# elastic string on cat toys



## joshl (Jun 25, 2004)

My cats love the toys that hang from the wall with the elastic string. However, the string loses its elasticity after a few weeks worth of stretching.

Does anybody know if I can buy that type of string in bulk, and if so, where?

Thanks


----------



## coaster (Dec 1, 2004)

My cats eat that string, so I remove it from their toys and keep it out of reach.

Try an arts & crafts store, like "Ben Franklin"


----------



## Heather102180 (Nov 19, 2003)

My cats stretch the elastic after time too. I usually just keep getting them new toys rather than replacing the string on the old ones. :lol:


----------



## Rachel's_Felines (Jul 22, 2006)

You could just use a regular piece of string.


----------



## Hippyhart (Jul 4, 2004)

coaster said:


> Try an arts & crafts store, like "Ben Franklin"

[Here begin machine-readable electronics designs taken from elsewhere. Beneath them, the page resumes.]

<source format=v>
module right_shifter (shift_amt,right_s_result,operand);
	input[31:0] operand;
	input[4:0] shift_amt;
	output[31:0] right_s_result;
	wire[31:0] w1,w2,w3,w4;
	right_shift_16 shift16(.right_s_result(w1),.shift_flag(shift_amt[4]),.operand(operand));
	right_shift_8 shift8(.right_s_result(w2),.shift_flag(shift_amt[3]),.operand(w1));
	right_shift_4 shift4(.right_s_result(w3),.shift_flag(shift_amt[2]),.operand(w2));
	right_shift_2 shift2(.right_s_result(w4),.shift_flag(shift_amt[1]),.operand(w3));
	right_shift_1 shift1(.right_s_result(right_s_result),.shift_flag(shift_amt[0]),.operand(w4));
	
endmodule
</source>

Sorry to hijack this thread, but you still have Ben Franklin, Tim??? I loved that store -- best candy aisle ever!!!

Back on topic, you can buy stretchy string in the jewelry-making section of Hobby Lobby, JoAnns, or Michaels. It is called Stretch Magic -- it comes in a plastic stretchy material or a fabric covered stretchy material. It also comes in different sizes -- maybe a large size will hold up longer.

Stretch Magic


----------



## silvio (Jul 20, 2006)

Hi,

In Malta we buy it by the metre (or yard) from stores selling knitting and sewing stuff. Over here they call it "elastic" (translated from Maltese). It is used in curtains or even clothes etc.


----------



## joshl (Jun 25, 2004)

Sounds good, thanks. I'll give Michael's a try. I'm sure my wife will drag me in there soon anyway  .

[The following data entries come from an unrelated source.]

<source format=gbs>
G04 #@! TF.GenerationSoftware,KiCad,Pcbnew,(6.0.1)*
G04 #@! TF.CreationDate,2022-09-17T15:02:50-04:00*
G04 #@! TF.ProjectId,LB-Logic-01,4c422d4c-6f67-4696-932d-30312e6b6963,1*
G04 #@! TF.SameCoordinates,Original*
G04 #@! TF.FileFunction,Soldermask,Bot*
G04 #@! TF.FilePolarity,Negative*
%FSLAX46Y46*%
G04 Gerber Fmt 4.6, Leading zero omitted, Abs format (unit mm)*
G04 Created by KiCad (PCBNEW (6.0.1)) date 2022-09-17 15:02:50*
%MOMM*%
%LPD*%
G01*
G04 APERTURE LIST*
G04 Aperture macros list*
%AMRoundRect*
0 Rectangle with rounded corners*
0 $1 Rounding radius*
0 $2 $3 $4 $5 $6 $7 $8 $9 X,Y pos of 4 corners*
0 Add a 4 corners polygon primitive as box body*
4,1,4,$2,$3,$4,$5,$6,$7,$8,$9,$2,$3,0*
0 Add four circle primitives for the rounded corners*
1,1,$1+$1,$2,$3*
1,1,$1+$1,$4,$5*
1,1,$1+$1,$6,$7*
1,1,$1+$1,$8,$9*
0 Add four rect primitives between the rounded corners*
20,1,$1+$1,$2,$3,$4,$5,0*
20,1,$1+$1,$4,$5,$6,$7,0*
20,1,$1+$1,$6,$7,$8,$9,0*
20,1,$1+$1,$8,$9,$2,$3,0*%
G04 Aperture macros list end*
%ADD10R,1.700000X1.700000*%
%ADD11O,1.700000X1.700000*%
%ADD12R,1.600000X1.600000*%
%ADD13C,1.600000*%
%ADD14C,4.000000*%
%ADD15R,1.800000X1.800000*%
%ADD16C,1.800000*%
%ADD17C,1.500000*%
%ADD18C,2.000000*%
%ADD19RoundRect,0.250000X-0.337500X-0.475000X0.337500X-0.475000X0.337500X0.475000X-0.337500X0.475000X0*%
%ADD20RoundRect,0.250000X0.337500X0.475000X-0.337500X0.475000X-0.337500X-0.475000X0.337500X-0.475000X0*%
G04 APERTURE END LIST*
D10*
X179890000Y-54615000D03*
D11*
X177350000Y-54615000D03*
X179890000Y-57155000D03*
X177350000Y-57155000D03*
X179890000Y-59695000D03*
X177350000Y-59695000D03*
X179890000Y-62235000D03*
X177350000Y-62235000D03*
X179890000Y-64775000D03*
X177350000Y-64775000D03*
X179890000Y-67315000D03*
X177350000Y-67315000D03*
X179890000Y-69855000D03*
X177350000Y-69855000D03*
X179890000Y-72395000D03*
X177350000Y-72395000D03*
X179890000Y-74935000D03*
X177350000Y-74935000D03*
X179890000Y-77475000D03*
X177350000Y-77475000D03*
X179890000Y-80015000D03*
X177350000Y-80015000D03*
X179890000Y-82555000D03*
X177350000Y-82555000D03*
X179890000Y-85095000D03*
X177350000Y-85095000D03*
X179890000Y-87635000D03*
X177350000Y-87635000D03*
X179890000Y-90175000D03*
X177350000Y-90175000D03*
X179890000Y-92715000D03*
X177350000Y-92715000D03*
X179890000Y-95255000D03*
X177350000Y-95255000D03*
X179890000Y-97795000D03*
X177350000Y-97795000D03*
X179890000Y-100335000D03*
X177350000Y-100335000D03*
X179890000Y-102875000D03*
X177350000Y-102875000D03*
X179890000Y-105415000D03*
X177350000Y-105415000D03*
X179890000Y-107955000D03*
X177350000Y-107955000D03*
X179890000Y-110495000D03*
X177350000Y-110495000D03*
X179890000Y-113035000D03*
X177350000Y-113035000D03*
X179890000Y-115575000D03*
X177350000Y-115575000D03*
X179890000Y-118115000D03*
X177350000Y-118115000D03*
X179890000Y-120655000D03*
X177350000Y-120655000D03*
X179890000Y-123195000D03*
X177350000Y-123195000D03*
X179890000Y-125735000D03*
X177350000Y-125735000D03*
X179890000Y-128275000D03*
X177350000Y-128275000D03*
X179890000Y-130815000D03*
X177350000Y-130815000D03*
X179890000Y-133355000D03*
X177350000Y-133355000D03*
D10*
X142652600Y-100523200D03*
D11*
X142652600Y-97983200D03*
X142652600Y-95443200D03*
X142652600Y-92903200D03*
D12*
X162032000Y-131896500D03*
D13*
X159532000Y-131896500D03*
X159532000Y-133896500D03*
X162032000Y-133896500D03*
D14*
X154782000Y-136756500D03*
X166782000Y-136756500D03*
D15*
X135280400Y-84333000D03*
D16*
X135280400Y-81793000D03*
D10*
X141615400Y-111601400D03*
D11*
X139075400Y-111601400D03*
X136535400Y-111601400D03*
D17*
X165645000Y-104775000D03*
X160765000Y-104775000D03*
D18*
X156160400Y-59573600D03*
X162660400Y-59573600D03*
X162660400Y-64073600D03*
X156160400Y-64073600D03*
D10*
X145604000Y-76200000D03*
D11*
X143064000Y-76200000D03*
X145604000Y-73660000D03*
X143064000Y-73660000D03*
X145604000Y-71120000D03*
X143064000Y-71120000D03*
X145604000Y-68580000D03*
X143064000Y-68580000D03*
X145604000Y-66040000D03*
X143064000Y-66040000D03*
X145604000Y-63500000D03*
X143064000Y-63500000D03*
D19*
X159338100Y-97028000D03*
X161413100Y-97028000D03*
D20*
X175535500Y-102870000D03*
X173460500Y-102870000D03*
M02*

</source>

That's funny hearing Ben Franklin's mentioned. I used to go there a lot as a kid (I'm also from Wisconsin). I thought they all closed.


----------



## coaster (Dec 1, 2004)

Ben Franklin lives on, but it sure isn't a five and dime anymore. :lol: 

http://order1.cben.com/conf/benfrank/storeselect.asp


----------



## Misty (Nov 14, 2003)

E-bay would be a good place to. No doubt you could by various lengths etc. I have to admit using e bay for most things


----------



## tigersmom (Sep 9, 2004)

Try Walmart or any fabric store. It's pretty inexpensive. You could even get a thicker piece of elastic and it might hold it's spring longer. Craft stores also sell clear elastic for beading, but it will probably be more expensive. 

We have a Ben Franklin in my town. It has crafts and fabrics. I love the old five and dime stores.


----------



## pookie769 (Feb 5, 2005)

tigersmom said:


> Try Walmart or any fabric store. It's pretty inexpensive. You could even get a thicker piece of elastic and it might hold it's spring longer. Craft stores also sell clear elastic for beading, but it will probably be more expensive.
> 
> We have a Ben Franklin in my town. It has crafts and fabrics. I love the old five and dime stores.



Wow, I had NO idea Ben Franklin was still in existance!


----------